Le Conseil d’Etat, dans une décision du 27 mars 2020, a pris acte de l’arrêt de la Cour de justice de l’Union européenne de septembre 2019 en donnant raison à Google opposé à la CNIL.

Le droit au déréférencement – ou « droit à l’oubli » – est une des conséquences de l’arrêt CJUE du 13 mai 2014, Google Spain et Google (C‑131/12). S’il ne fait pas disparaître le document que le plaignant estime contraire à sa vie privée, il supprime les liens vers les pages web qu’offre le moteur de recherche. Conformément au règlement 2016/679 (art 17 du RGPD), ce droit au déréférencement est dénommé « droit à l’effacement » ou « droit à l’oubli ».

Depuis, la Cour de justice de l’Union européenne (CJUE) en a précisé les modalités d’application. Par un arrêt C-507/17 du 24 septembre 2019, elle a considéré que « lorsque l’exploitant d’un moteur de recherche fait droit à une demande de déréférencement, il est tenu d’opérer ce déréférencement non pas sur l’ensemble des versions de son moteur, mais sur les versions de celui-ci correspondant à l’ensemble des États membres, et ce, si nécessaire, en combinaison avec des mesures qui, tout en satisfaisant aux exigences légales, permettent effectivement d’empêcher ou, à tout le moins, de sérieusement décourager les internautes effectuant une recherche sur la base du nom de la personne concernée à partir de l’un des États membres d’avoir, par la liste de résultats affichée à la suite de cette recherche, accès aux liens qui font l’objet de cette demande ».

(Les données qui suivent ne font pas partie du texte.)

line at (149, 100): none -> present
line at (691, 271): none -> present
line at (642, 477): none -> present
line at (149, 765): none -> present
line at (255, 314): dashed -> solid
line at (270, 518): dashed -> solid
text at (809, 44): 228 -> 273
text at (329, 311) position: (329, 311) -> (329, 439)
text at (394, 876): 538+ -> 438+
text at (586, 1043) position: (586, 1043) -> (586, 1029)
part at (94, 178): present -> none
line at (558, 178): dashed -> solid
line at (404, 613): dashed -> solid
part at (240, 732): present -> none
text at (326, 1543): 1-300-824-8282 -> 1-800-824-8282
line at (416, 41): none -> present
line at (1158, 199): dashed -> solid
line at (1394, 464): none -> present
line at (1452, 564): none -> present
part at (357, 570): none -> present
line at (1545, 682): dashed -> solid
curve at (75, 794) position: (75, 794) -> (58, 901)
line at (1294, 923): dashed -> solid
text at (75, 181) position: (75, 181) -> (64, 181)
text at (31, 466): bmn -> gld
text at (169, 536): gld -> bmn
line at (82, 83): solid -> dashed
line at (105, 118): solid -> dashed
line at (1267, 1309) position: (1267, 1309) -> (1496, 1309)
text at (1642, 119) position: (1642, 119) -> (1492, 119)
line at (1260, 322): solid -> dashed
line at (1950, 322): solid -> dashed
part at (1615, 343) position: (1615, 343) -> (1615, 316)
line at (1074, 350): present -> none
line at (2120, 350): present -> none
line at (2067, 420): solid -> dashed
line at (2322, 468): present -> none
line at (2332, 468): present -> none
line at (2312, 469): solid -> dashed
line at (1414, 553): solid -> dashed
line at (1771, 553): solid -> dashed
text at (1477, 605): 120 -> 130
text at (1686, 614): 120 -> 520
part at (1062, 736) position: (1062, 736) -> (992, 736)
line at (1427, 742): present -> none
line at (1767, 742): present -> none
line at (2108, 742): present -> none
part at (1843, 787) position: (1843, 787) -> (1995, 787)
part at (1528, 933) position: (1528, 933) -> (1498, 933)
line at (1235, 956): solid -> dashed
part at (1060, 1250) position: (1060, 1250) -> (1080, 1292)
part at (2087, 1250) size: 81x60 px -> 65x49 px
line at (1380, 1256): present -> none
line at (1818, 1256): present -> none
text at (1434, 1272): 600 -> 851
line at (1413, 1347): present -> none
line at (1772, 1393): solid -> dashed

Un litige opposait Google et la CNIL, à propos d’une sanction de 100.00 euros infligée au moteur de recherche pour n’avoir pas accepté d’effectuer des suppressions sur toutes les extensions de nom de domaine de son moteur de recherche. Google ayant déposé une requête en annulation, le Conseil d’Etat, appliquant la jurisprudence précitée, a jugé le 27 mars dernier « qu’il ne résulte, en l’état du droit applicable, d’aucune disposition législative qu’un tel déréférencement pourrait excéder le champ couvert par le droit de l’Union européenne pour s’appliquer hors du territoire des Etats membres de l’Union européenne ». Il a donc donné raison à Google.

La jurisprudence sur le déréferencement consacre l’absence d’extraterritorialité du droit européen. Elle n’interdit pas la mise en œuvre de la procédure du « géoblocage » qui empêche l’accès à un contenu depuis le territoire de l’Union. Mais les moyens de contournement existent…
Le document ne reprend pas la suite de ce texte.